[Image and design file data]
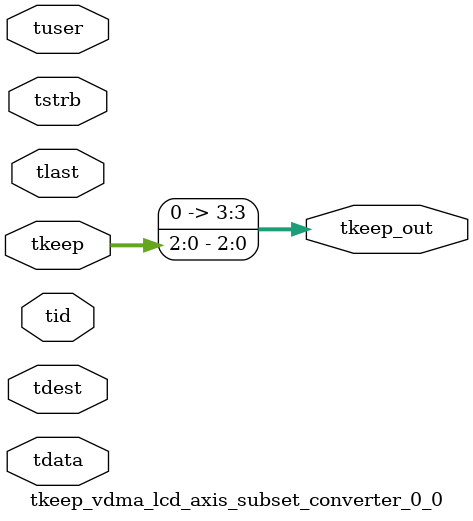
<source format=v>


`timescale 1ps/1ps

module tkeep_vdma_lcd_axis_subset_converter_0_0 #
(
parameter C_S_AXIS_TDATA_WIDTH = 32,
parameter C_S_AXIS_TUSER_WIDTH = 0,
parameter C_S_AXIS_TID_WIDTH   = 0,
parameter C_S_AXIS_TDEST_WIDTH = 0,
parameter C_M_AXIS_TDATA_WIDTH = 32
)
(
input  [(C_S_AXIS_TDATA_WIDTH == 0 ? 1 : C_S_AXIS_TDATA_WIDTH)-1:0     ] tdata,
input  [(C_S_AXIS_TUSER_WIDTH == 0 ? 1 : C_S_AXIS_TUSER_WIDTH)-1:0     ] tuser,
input  [(C_S_AXIS_TID_WIDTH   == 0 ? 1 : C_S_AXIS_TID_WIDTH)-1:0       ] tid,
input  [(C_S_AXIS_TDEST_WIDTH == 0 ? 1 : C_S_AXIS_TDEST_WIDTH)-1:0     ] tdest,
input  [(C_S_AXIS_TDATA_WIDTH/8)-1:0 ] tkeep,
input  [(C_S_AXIS_TDATA_WIDTH/8)-1:0 ] tstrb,
input                                                                    tlast,
output [(C_M_AXIS_TDATA_WIDTH/8)-1:0 ] tkeep_out
);

assign tkeep_out = {tkeep[2:0]};

endmodule


</source>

## DIRECTIVE
Only the entries themselves should be output, word for word, with all pictures omitted.

## EXERCISE SOLUTION
<source format=v>


`timescale 1ps/1ps

module tkeep_vdma_lcd_axis_subset_converter_0_0 #
(
parameter C_S_AXIS_TDATA_WIDTH = 32,
parameter C_S_AXIS_TUSER_WIDTH = 0,
parameter C_S_AXIS_TID_WIDTH   = 0,
parameter C_S_AXIS_TDEST_WIDTH = 0,
parameter C_M_AXIS_TDATA_WIDTH = 32
)
(
input  [(C_S_AXIS_TDATA_WIDTH == 0 ? 1 : C_S_AXIS_TDATA_WIDTH)-1:0     ] tdata,
input  [(C_S_AXIS_TUSER_WIDTH == 0 ? 1 : C_S_AXIS_TUSER_WIDTH)-1:0     ] tuser,
input  [(C_S_AXIS_TID_WIDTH   == 0 ? 1 : C_S_AXIS_TID_WIDTH)-1:0       ] tid,
input  [(C_S_AXIS_TDEST_WIDTH == 0 ? 1 : C_S_AXIS_TDEST_WIDTH)-1:0     ] tdest,
input  [(C_S_AXIS_TDATA_WIDTH/8)-1:0 ] tkeep,
input  [(C_S_AXIS_TDATA_WIDTH/8)-1:0 ] tstrb,
input                                                                    tlast,
output [(C_M_AXIS_TDATA_WIDTH/8)-1:0 ] tkeep_out
);

assign tkeep_out = {tkeep[2:0]};

endmodule


</source>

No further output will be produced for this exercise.